▶ [Texto]:

"""

Agradeço especialmente a Daniel pela parceria, pela vontade, pela coragem e cumplicidade, e a Herson e Susana pela generosidade e comprometimento – já que talento não se agradece, acho. A Danilo, Suely, Priscila, Ricco, Toninho, Gamba, Miguel, Cláudio, Karlla, Paulo, Marcelo, Francisco e Bob por empenharem seus corpos, corações e mentes na composição dessa doce e sincera construção teatral.

Agradeço a Duca, Tânia, Edu, Leo e Ka, sempre, por terem me dado vida e sentido. E agradeço a Juliana, por tudo. Amor – sem você nada seria possível.

"""

▶ [O que fazer]:
- A) Transforme em lista o parágrafo do texto que começa com "Agradeço especialmente a Daniel", mantendo quem é agradecido e por quê.
- B) Resuma o texto em duas frases.
As linhas que vêm a seguir não têm relação com o texto.

▶ [Entradas listadas]:
"""

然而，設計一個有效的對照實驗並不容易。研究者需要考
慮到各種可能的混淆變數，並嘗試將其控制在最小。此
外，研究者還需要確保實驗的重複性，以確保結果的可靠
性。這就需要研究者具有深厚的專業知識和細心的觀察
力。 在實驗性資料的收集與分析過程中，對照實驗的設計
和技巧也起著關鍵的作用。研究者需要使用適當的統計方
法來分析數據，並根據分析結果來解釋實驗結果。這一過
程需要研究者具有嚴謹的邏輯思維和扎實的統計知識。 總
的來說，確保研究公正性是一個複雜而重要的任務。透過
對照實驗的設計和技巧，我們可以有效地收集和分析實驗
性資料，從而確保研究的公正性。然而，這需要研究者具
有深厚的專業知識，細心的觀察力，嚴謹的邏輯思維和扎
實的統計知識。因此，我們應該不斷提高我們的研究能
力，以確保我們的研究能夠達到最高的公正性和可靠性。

"""

▶ [Respostas por item]:
- A)
- Daniel: pela parceria, pela vontade, pela coragem e pela cumplicidade.
- Herson e Susana: pela generosidade e pelo comprometimento.
- Danilo, Suely, Priscila, Ricco, Toninho, Gamba, Miguel, Cláudio, Karlla, Paulo, Marcelo, Francisco e Bob: por empenharem seus corpos, corações e mentes na composição dessa doce e sincera construção teatral.

- B) O texto agradece a Daniel pela parceria, a Herson e Susana pela generosidade e comprometimento e a um grupo de pessoas que se empenhou na composição de uma construção teatral. Agradece também a Duca, Tânia, Edu, Leo e Ka por terem dado vida e sentido, e a Juliana, por tudo.